Beginning with the line below that contains "(at -2.898 -3.998)" and ending with the line that contains "(at -2.898 3.998)", copy every line exactly. Copy nothing else.
---- PROVIDED DATA
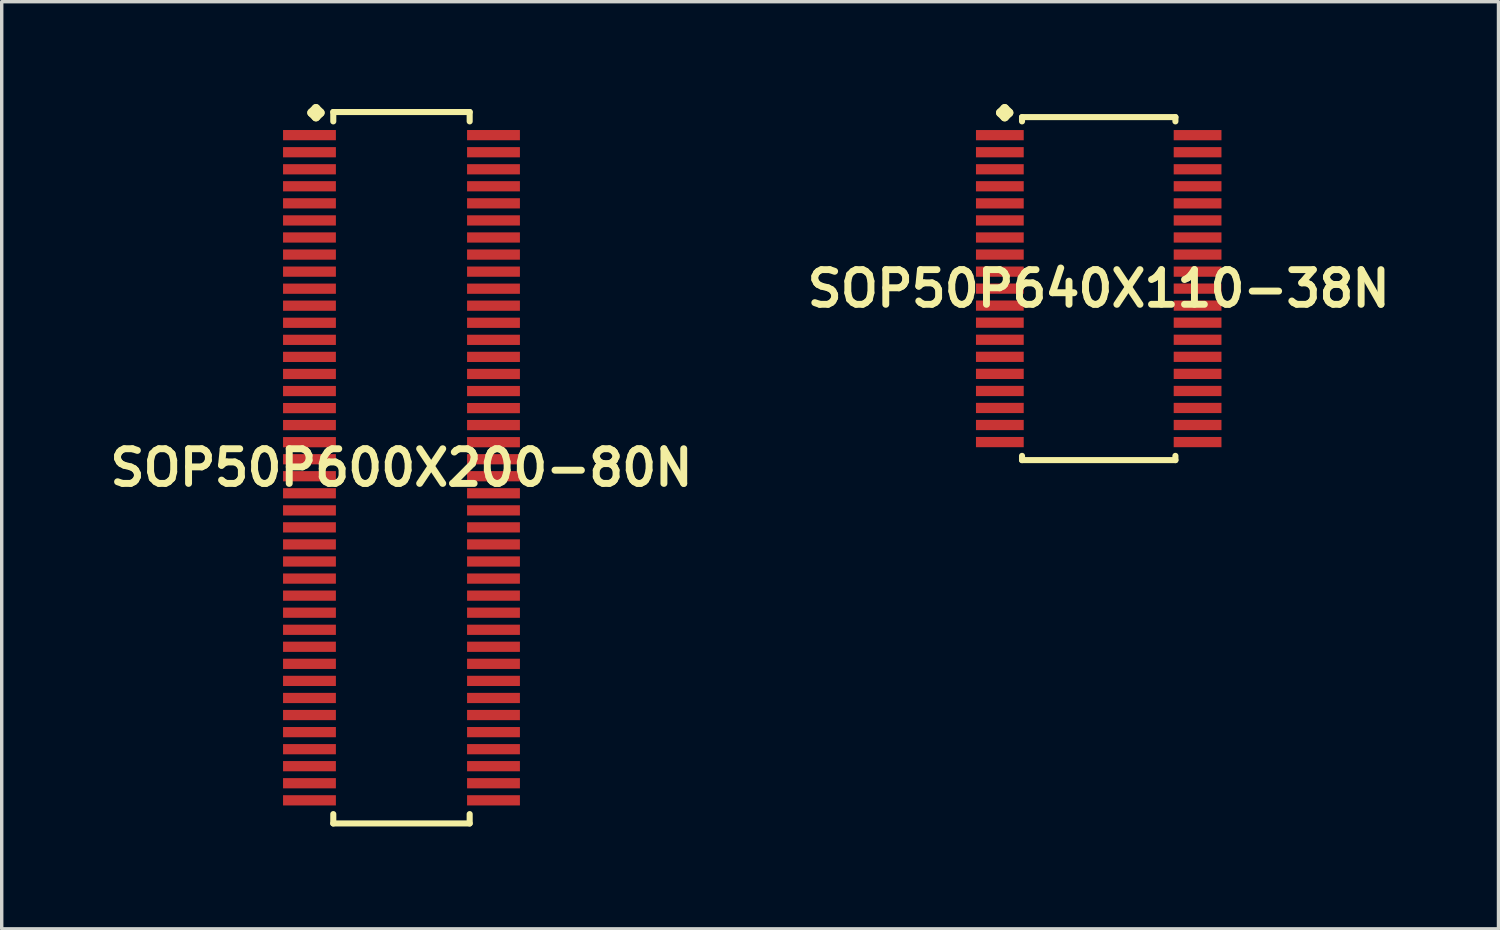
<source format=kicad_pcb>
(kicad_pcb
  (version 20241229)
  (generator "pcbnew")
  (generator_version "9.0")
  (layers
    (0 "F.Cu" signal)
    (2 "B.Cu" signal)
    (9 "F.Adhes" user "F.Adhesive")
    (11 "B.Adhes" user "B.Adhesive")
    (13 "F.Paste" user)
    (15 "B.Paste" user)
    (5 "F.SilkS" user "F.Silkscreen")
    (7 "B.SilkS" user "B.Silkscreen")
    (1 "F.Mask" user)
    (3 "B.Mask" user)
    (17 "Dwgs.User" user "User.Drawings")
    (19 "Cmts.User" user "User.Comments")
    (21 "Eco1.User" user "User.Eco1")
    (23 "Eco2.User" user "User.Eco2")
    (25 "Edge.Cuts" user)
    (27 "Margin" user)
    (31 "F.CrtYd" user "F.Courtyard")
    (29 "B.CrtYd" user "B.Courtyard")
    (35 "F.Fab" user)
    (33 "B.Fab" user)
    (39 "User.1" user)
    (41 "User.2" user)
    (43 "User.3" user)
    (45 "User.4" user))
  (footprint "SOP50P600X200-80N"
    (layer "F.Cu")
    (at 8.718 10.66)
    (property "Reference" "SOP50P600X200-80N" (at 0 0 0) (layer "F.SilkS") (effects (font (size 1.016 1.016) (thickness 0.203))))
    (attr smd)
    (fp_line (start -2.634 -10.406) (end -2.507 -10.533) (stroke (width 0.254) (type solid)) (layer "F.SilkS"))
    (fp_line (start -2.507 -10.533) (end -2.38 -10.406) (stroke (width 0.254) (type solid)) (layer "F.SilkS"))
    (fp_line (start -2.507 -10.279) (end -2.634 -10.406) (stroke (width 0.254) (type solid)) (layer "F.SilkS"))
    (fp_line (start -2.38 -10.406) (end -2.507 -10.279) (stroke (width 0.254) (type solid)) (layer "F.SilkS"))
    (fp_line (start -1.999 -10.427) (end 1.999 -10.427) (stroke (width 0.178) (type solid)) (layer "F.SilkS"))
    (fp_line (start -1.999 -10.152) (end -1.999 -10.427) (stroke (width 0.178) (type solid)) (layer "F.SilkS"))
    (fp_line (start -1.999 10.152) (end -1.999 10.427) (stroke (width 0.178) (type solid)) (layer "F.SilkS"))
    (fp_line (start -1.999 10.427) (end 1.999 10.427) (stroke (width 0.178) (type solid)) (layer "F.SilkS"))
    (fp_line (start 1.999 -10.427) (end 1.999 -10.152) (stroke (width 0.178) (type solid)) (layer "F.SilkS"))
    (fp_line (start 1.999 10.427) (end 1.999 10.152) (stroke (width 0.178) (type solid)) (layer "F.SilkS"))
    (pad "1" smd rect (at -2.697 -9.749) (size 1.549 0.3) (layers "F.Cu" "F.Mask" "F.Paste"))
    (pad "2" smd rect (at -2.697 -9.248) (size 1.549 0.3) (layers "F.Cu" "F.Mask" "F.Paste"))
    (pad "3" smd rect (at -2.697 -8.748) (size 1.549 0.3) (layers "F.Cu" "F.Mask" "F.Paste"))
    (pad "4" smd rect (at -2.697 -8.25) (size 1.549 0.3) (layers "F.Cu" "F.Mask" "F.Paste"))
    (pad "5" smd rect (at -2.697 -7.75) (size 1.549 0.3) (layers "F.Cu" "F.Mask" "F.Paste"))
    (pad "6" smd rect (at -2.697 -7.249) (size 1.549 0.3) (layers "F.Cu" "F.Mask" "F.Paste"))
    (pad "7" smd rect (at -2.697 -6.749) (size 1.549 0.3) (layers "F.Cu" "F.Mask" "F.Paste"))
    (pad "8" smd rect (at -2.697 -6.248) (size 1.549 0.3) (layers "F.Cu" "F.Mask" "F.Paste"))
    (pad "9" smd rect (at -2.697 -5.748) (size 1.549 0.3) (layers "F.Cu" "F.Mask" "F.Paste"))
    (pad "10" smd rect (at -2.697 -5.248) (size 1.549 0.3) (layers "F.Cu" "F.Mask" "F.Paste"))
    (pad "11" smd rect (at -2.697 -4.75) (size 1.549 0.3) (layers "F.Cu" "F.Mask" "F.Paste"))
    (pad "12" smd rect (at -2.697 -4.249) (size 1.549 0.3) (layers "F.Cu" "F.Mask" "F.Paste"))
    (pad "13" smd rect (at -2.697 -3.749) (size 1.549 0.3) (layers "F.Cu" "F.Mask" "F.Paste"))
    (pad "14" smd rect (at -2.697 -3.249) (size 1.549 0.3) (layers "F.Cu" "F.Mask" "F.Paste"))
    (pad "15" smd rect (at -2.697 -2.748) (size 1.549 0.3) (layers "F.Cu" "F.Mask" "F.Paste"))
    (pad "16" smd rect (at -2.697 -2.248) (size 1.549 0.3) (layers "F.Cu" "F.Mask" "F.Paste"))
    (pad "17" smd rect (at -2.697 -1.748) (size 1.549 0.3) (layers "F.Cu" "F.Mask" "F.Paste"))
    (pad "18" smd rect (at -2.697 -1.25) (size 1.549 0.3) (layers "F.Cu" "F.Mask" "F.Paste"))
    (pad "19" smd rect (at -2.697 -0.749) (size 1.549 0.3) (layers "F.Cu" "F.Mask" "F.Paste"))
    (pad "20" smd rect (at -2.697 -0.249) (size 1.549 0.3) (layers "F.Cu" "F.Mask" "F.Paste"))
    (pad "21" smd rect (at -2.697 0.249) (size 1.549 0.3) (layers "F.Cu" "F.Mask" "F.Paste"))
    (pad "22" smd rect (at -2.697 0.749) (size 1.549 0.3) (layers "F.Cu" "F.Mask" "F.Paste"))
    (pad "23" smd rect (at -2.697 1.25) (size 1.549 0.3) (layers "F.Cu" "F.Mask" "F.Paste"))
    (pad "24" smd rect (at -2.697 1.748) (size 1.549 0.3) (layers "F.Cu" "F.Mask" "F.Paste"))
    (pad "25" smd rect (at -2.697 2.248) (size 1.549 0.3) (layers "F.Cu" "F.Mask" "F.Paste"))
    (pad "26" smd rect (at -2.697 2.748) (size 1.549 0.3) (layers "F.Cu" "F.Mask" "F.Paste"))
    (pad "27" smd rect (at -2.697 3.249) (size 1.549 0.3) (layers "F.Cu" "F.Mask" "F.Paste"))
    (pad "28" smd rect (at -2.697 3.749) (size 1.549 0.3) (layers "F.Cu" "F.Mask" "F.Paste"))
    (pad "29" smd rect (at -2.697 4.249) (size 1.549 0.3) (layers "F.Cu" "F.Mask" "F.Paste"))
    (pad "30" smd rect (at -2.697 4.75) (size 1.549 0.3) (layers "F.Cu" "F.Mask" "F.Paste"))
    (pad "31" smd rect (at -2.697 5.248) (size 1.549 0.3) (layers "F.Cu" "F.Mask" "F.Paste"))
    (pad "32" smd rect (at -2.697 5.748) (size 1.549 0.3) (layers "F.Cu" "F.Mask" "F.Paste"))
    (pad "33" smd rect (at -2.697 6.248) (size 1.549 0.3) (layers "F.Cu" "F.Mask" "F.Paste"))
    (pad "34" smd rect (at -2.697 6.749) (size 1.549 0.3) (layers "F.Cu" "F.Mask" "F.Paste"))
    (pad "35" smd rect (at -2.697 7.249) (size 1.549 0.3) (layers "F.Cu" "F.Mask" "F.Paste"))
    (pad "36" smd rect (at -2.697 7.75) (size 1.549 0.3) (layers "F.Cu" "F.Mask" "F.Paste"))
    (pad "37" smd rect (at -2.697 8.25) (size 1.549 0.3) (layers "F.Cu" "F.Mask" "F.Paste"))
    (pad "38" smd rect (at -2.697 8.748) (size 1.549 0.3) (layers "F.Cu" "F.Mask" "F.Paste"))
    (pad "39" smd rect (at -2.697 9.248) (size 1.549 0.3) (layers "F.Cu" "F.Mask" "F.Paste"))
    (pad "40" smd rect (at -2.697 9.749) (size 1.549 0.3) (layers "F.Cu" "F.Mask" "F.Paste"))
    (pad "41" smd rect (at 2.697 9.749) (size 1.549 0.3) (layers "F.Cu" "F.Mask" "F.Paste"))
    (pad "42" smd rect (at 2.697 9.248) (size 1.549 0.3) (layers "F.Cu" "F.Mask" "F.Paste"))
    (pad "43" smd rect (at 2.697 8.748) (size 1.549 0.3) (layers "F.Cu" "F.Mask" "F.Paste"))
    (pad "44" smd rect (at 2.697 8.25) (size 1.549 0.3) (layers "F.Cu" "F.Mask" "F.Paste"))
    (pad "45" smd rect (at 2.697 7.75) (size 1.549 0.3) (layers "F.Cu" "F.Mask" "F.Paste"))
    (pad "46" smd rect (at 2.697 7.249) (size 1.549 0.3) (layers "F.Cu" "F.Mask" "F.Paste"))
    (pad "47" smd rect (at 2.697 6.749) (size 1.549 0.3) (layers "F.Cu" "F.Mask" "F.Paste"))
    (pad "48" smd rect (at 2.697 6.248) (size 1.549 0.3) (layers "F.Cu" "F.Mask" "F.Paste"))
    (pad "49" smd rect (at 2.697 5.748) (size 1.549 0.3) (layers "F.Cu" "F.Mask" "F.Paste"))
    (pad "50" smd rect (at 2.697 5.248) (size 1.549 0.3) (layers "F.Cu" "F.Mask" "F.Paste"))
    (pad "51" smd rect (at 2.697 4.75) (size 1.549 0.3) (layers "F.Cu" "F.Mask" "F.Paste"))
    (pad "52" smd rect (at 2.697 4.249) (size 1.549 0.3) (layers "F.Cu" "F.Mask" "F.Paste"))
    (pad "53" smd rect (at 2.697 3.749) (size 1.549 0.3) (layers "F.Cu" "F.Mask" "F.Paste"))
    (pad "54" smd rect (at 2.697 3.249) (size 1.549 0.3) (layers "F.Cu" "F.Mask" "F.Paste"))
    (pad "55" smd rect (at 2.697 2.748) (size 1.549 0.3) (layers "F.Cu" "F.Mask" "F.Paste"))
    (pad "56" smd rect (at 2.697 2.248) (size 1.549 0.3) (layers "F.Cu" "F.Mask" "F.Paste"))
    (pad "57" smd rect (at 2.697 1.748) (size 1.549 0.3) (layers "F.Cu" "F.Mask" "F.Paste"))
    (pad "58" smd rect (at 2.697 1.25) (size 1.549 0.3) (layers "F.Cu" "F.Mask" "F.Paste"))
    (pad "59" smd rect (at 2.697 0.749) (size 1.549 0.3) (layers "F.Cu" "F.Mask" "F.Paste"))
    (pad "60" smd rect (at 2.697 0.249) (size 1.549 0.3) (layers "F.Cu" "F.Mask" "F.Paste"))
    (pad "61" smd rect (at 2.697 -0.249) (size 1.549 0.3) (layers "F.Cu" "F.Mask" "F.Paste"))
    (pad "62" smd rect (at 2.697 -0.749) (size 1.549 0.3) (layers "F.Cu" "F.Mask" "F.Paste"))
    (pad "63" smd rect (at 2.697 -1.25) (size 1.549 0.3) (layers "F.Cu" "F.Mask" "F.Paste"))
    (pad "64" smd rect (at 2.697 -1.748) (size 1.549 0.3) (layers "F.Cu" "F.Mask" "F.Paste"))
    (pad "65" smd rect (at 2.697 -2.248) (size 1.549 0.3) (layers "F.Cu" "F.Mask" "F.Paste"))
    (pad "66" smd rect (at 2.697 -2.748) (size 1.549 0.3) (layers "F.Cu" "F.Mask" "F.Paste"))
    (pad "67" smd rect (at 2.697 -3.249) (size 1.549 0.3) (layers "F.Cu" "F.Mask" "F.Paste"))
    (pad "68" smd rect (at 2.697 -3.749) (size 1.549 0.3) (layers "F.Cu" "F.Mask" "F.Paste"))
    (pad "69" smd rect (at 2.697 -4.249) (size 1.549 0.3) (layers "F.Cu" "F.Mask" "F.Paste"))
    (pad "70" smd rect (at 2.697 -4.75) (size 1.549 0.3) (layers "F.Cu" "F.Mask" "F.Paste"))
    (pad "71" smd rect (at 2.697 -5.248) (size 1.549 0.3) (layers "F.Cu" "F.Mask" "F.Paste"))
    (pad "72" smd rect (at 2.697 -5.748) (size 1.549 0.3) (layers "F.Cu" "F.Mask" "F.Paste"))
    (pad "73" smd rect (at 2.697 -6.248) (size 1.549 0.3) (layers "F.Cu" "F.Mask" "F.Paste"))
    (pad "74" smd rect (at 2.697 -6.749) (size 1.549 0.3) (layers "F.Cu" "F.Mask" "F.Paste"))
    (pad "75" smd rect (at 2.697 -7.249) (size 1.549 0.3) (layers "F.Cu" "F.Mask" "F.Paste"))
    (pad "76" smd rect (at 2.697 -7.75) (size 1.549 0.3) (layers "F.Cu" "F.Mask" "F.Paste"))
    (pad "77" smd rect (at 2.697 -8.25) (size 1.549 0.3) (layers "F.Cu" "F.Mask" "F.Paste"))
    (pad "78" smd rect (at 2.697 -8.748) (size 1.549 0.3) (layers "F.Cu" "F.Mask" "F.Paste"))
    (pad "79" smd rect (at 2.697 -9.248) (size 1.549 0.3) (layers "F.Cu" "F.Mask" "F.Paste"))
    (pad "80" smd rect (at 2.697 -9.749) (size 1.549 0.3) (layers "F.Cu" "F.Mask" "F.Paste")))
  (footprint "SOP50P640X110-38N"
    (layer "F.Cu")
    (at 29.155 5.41)
    (property "Reference" "SOP50P640X110-38N" (at 0 0 0) (layer "F.SilkS") (effects (font (size 1.016 1.016) (thickness 0.203))))
    (attr smd)
    (fp_line (start -2.883 -5.156) (end -2.756 -5.283) (stroke (width 0.254) (type solid)) (layer "F.SilkS"))
    (fp_line (start -2.756 -5.283) (end -2.629 -5.156) (stroke (width 0.254) (type solid)) (layer "F.SilkS"))
    (fp_line (start -2.756 -5.029) (end -2.883 -5.156) (stroke (width 0.254) (type solid)) (layer "F.SilkS"))
    (fp_line (start -2.629 -5.156) (end -2.756 -5.029) (stroke (width 0.254) (type solid)) (layer "F.SilkS"))
    (fp_line (start -2.248 -5.027) (end 2.248 -5.027) (stroke (width 0.178) (type solid)) (layer "F.SilkS"))
    (fp_line (start -2.248 -4.902) (end -2.248 -5.027) (stroke (width 0.178) (type solid)) (layer "F.SilkS"))
    (fp_line (start -2.248 4.902) (end -2.248 5.027) (stroke (width 0.178) (type solid)) (layer "F.SilkS"))
    (fp_line (start -2.248 5.027) (end 2.248 5.027) (stroke (width 0.178) (type solid)) (layer "F.SilkS"))
    (fp_line (start 2.248 -5.027) (end 2.248 -4.902) (stroke (width 0.178) (type solid)) (layer "F.SilkS"))
    (fp_line (start 2.248 5.027) (end 2.248 4.902) (stroke (width 0.178) (type solid)) (layer "F.SilkS"))
    (pad "1" smd rect (at -2.898 -4.498) (size 1.4 0.3) (layers "F.Cu" "F.Mask" "F.Paste"))
    (pad "2" smd rect (at -2.898 -3.998) (size 1.4 0.3) (layers "F.Cu" "F.Mask" "F.Paste"))
    (pad "3" smd rect (at -2.898 -3.498) (size 1.4 0.3) (layers "F.Cu" "F.Mask" "F.Paste"))
    (pad "4" smd rect (at -2.898 -3) (size 1.4 0.3) (layers "F.Cu" "F.Mask" "F.Paste"))
    (pad "5" smd rect (at -2.898 -2.499) (size 1.4 0.3) (layers "F.Cu" "F.Mask" "F.Paste"))
    (pad "6" smd rect (at -2.898 -1.999) (size 1.4 0.3) (layers "F.Cu" "F.Mask" "F.Paste"))
    (pad "7" smd rect (at -2.898 -1.499) (size 1.4 0.3) (layers "F.Cu" "F.Mask" "F.Paste"))
    (pad "8" smd rect (at -2.898 -0.998) (size 1.4 0.3) (layers "F.Cu" "F.Mask" "F.Paste"))
    (pad "9" smd rect (at -2.898 -0.498) (size 1.4 0.3) (layers "F.Cu" "F.Mask" "F.Paste"))
    (pad "10" smd rect (at -2.898 0) (size 1.4 0.3) (layers "F.Cu" "F.Mask" "F.Paste"))
    (pad "11" smd rect (at -2.898 0.498) (size 1.4 0.3) (layers "F.Cu" "F.Mask" "F.Paste"))
    (pad "12" smd rect (at -2.898 0.998) (size 1.4 0.3) (layers "F.Cu" "F.Mask" "F.Paste"))
    (pad "13" smd rect (at -2.898 1.499) (size 1.4 0.3) (layers "F.Cu" "F.Mask" "F.Paste"))
    (pad "14" smd rect (at -2.898 1.999) (size 1.4 0.3) (layers "F.Cu" "F.Mask" "F.Paste"))
    (pad "15" smd rect (at -2.898 2.499) (size 1.4 0.3) (layers "F.Cu" "F.Mask" "F.Paste"))
    (pad "16" smd rect (at -2.898 3) (size 1.4 0.3) (layers "F.Cu" "F.Mask" "F.Paste"))
    (pad "17" smd rect (at -2.898 3.498) (size 1.4 0.3) (layers "F.Cu" "F.Mask" "F.Paste"))
    (pad "18" smd rect (at -2.898 3.998) (size 1.4 0.3) (layers "F.Cu" "F.Mask" "F.Paste"))
    (pad "19" smd rect (at -2.898 4.498) (size 1.4 0.3) (layers "F.Cu" "F.Mask" "F.Paste"))
    (pad "20" smd rect (at 2.898 4.498) (size 1.4 0.3) (layers "F.Cu" "F.Mask" "F.Paste"))
    (pad "21" smd rect (at 2.898 3.998) (size 1.4 0.3) (layers "F.Cu" "F.Mask" "F.Paste"))
    (pad "22" smd rect (at 2.898 3.498) (size 1.4 0.3) (layers "F.Cu" "F.Mask" "F.Paste"))
    (pad "23" smd rect (at 2.898 3) (size 1.4 0.3) (layers "F.Cu" "F.Mask" "F.Paste"))
    (pad "24" smd rect (at 2.898 2.499) (size 1.4 0.3) (layers "F.Cu" "F.Mask" "F.Paste"))
    (pad "25" smd rect (at 2.898 1.999) (size 1.4 0.3) (layers "F.Cu" "F.Mask" "F.Paste"))
    (pad "26" smd rect (at 2.898 1.499) (size 1.4 0.3) (layers "F.Cu" "F.Mask" "F.Paste"))
    (pad "27" smd rect (at 2.898 0.998) (size 1.4 0.3) (layers "F.Cu" "F.Mask" "F.Paste"))
    (pad "28" smd rect (at 2.898 0.498) (size 1.4 0.3) (layers "F.Cu" "F.Mask" "F.Paste"))
    (pad "29" smd rect (at 2.898 0) (size 1.4 0.3) (layers "F.Cu" "F.Mask" "F.Paste"))
    (pad "30" smd rect (at 2.898 -0.498) (size 1.4 0.3) (layers "F.Cu" "F.Mask" "F.Paste"))
    (pad "31" smd rect (at 2.898 -0.998) (size 1.4 0.3) (layers "F.Cu" "F.Mask" "F.Paste"))
    (pad "32" smd rect (at 2.898 -1.499) (size 1.4 0.3) (layers "F.Cu" "F.Mask" "F.Paste"))
    (pad "33" smd rect (at 2.898 -1.999) (size 1.4 0.3) (layers "F.Cu" "F.Mask" "F.Paste"))
    (pad "34" smd rect (at 2.898 -2.499) (size 1.4 0.3) (layers "F.Cu" "F.Mask" "F.Paste"))
    (pad "35" smd rect (at 2.898 -3) (size 1.4 0.3) (layers "F.Cu" "F.Mask" "F.Paste"))
    (pad "36" smd rect (at 2.898 -3.498) (size 1.4 0.3) (layers "F.Cu" "F.Mask" "F.Paste"))
    (pad "37" smd rect (at 2.898 -3.998) (size 1.4 0.3) (layers "F.Cu" "F.Mask" "F.Paste"))
    (pad "38" smd rect (at 2.898 -4.498) (size 1.4 0.3) (layers "F.Cu" "F.Mask" "F.Paste")))
  (gr_rect
    (start -3 -3)
    (end 40.873 24.176)
    (stroke (width 0.1) (type default))
    (fill no)
    (layer "Edge.Cuts")))
</source>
--------
▶ RESPONSE FOR THIS EXERCISE:
    (pad "2" smd rect (at -2.898 -3.998) (size 1.4 0.3) (layers "F.Cu" "F.Mask" "F.Paste"))
    (pad "3" smd rect (at -2.898 -3.498) (size 1.4 0.3) (layers "F.Cu" "F.Mask" "F.Paste"))
    (pad "4" smd rect (at -2.898 -3) (size 1.4 0.3) (layers "F.Cu" "F.Mask" "F.Paste"))
    (pad "5" smd rect (at -2.898 -2.499) (size 1.4 0.3) (layers "F.Cu" "F.Mask" "F.Paste"))
    (pad "6" smd rect (at -2.898 -1.999) (size 1.4 0.3) (layers "F.Cu" "F.Mask" "F.Paste"))
    (pad "7" smd rect (at -2.898 -1.499) (size 1.4 0.3) (layers "F.Cu" "F.Mask" "F.Paste"))
    (pad "8" smd rect (at -2.898 -0.998) (size 1.4 0.3) (layers "F.Cu" "F.Mask" "F.Paste"))
    (pad "9" smd rect (at -2.898 -0.498) (size 1.4 0.3) (layers "F.Cu" "F.Mask" "F.Paste"))
    (pad "10" smd rect (at -2.898 0) (size 1.4 0.3) (layers "F.Cu" "F.Mask" "F.Paste"))
    (pad "11" smd rect (at -2.898 0.498) (size 1.4 0.3) (layers "F.Cu" "F.Mask" "F.Paste"))
    (pad "12" smd rect (at -2.898 0.998) (size 1.4 0.3) (layers "F.Cu" "F.Mask" "F.Paste"))
    (pad "13" smd rect (at -2.898 1.499) (size 1.4 0.3) (layers "F.Cu" "F.Mask" "F.Paste"))
    (pad "14" smd rect (at -2.898 1.999) (size 1.4 0.3) (layers "F.Cu" "F.Mask" "F.Paste"))
    (pad "15" smd rect (at -2.898 2.499) (size 1.4 0.3) (layers "F.Cu" "F.Mask" "F.Paste"))
    (pad "16" smd rect (at -2.898 3) (size 1.4 0.3) (layers "F.Cu" "F.Mask" "F.Paste"))
    (pad "17" smd rect (at -2.898 3.498) (size 1.4 0.3) (layers "F.Cu" "F.Mask" "F.Paste"))
    (pad "18" smd rect (at -2.898 3.998) (size 1.4 0.3) (layers "F.Cu" "F.Mask" "F.Paste"))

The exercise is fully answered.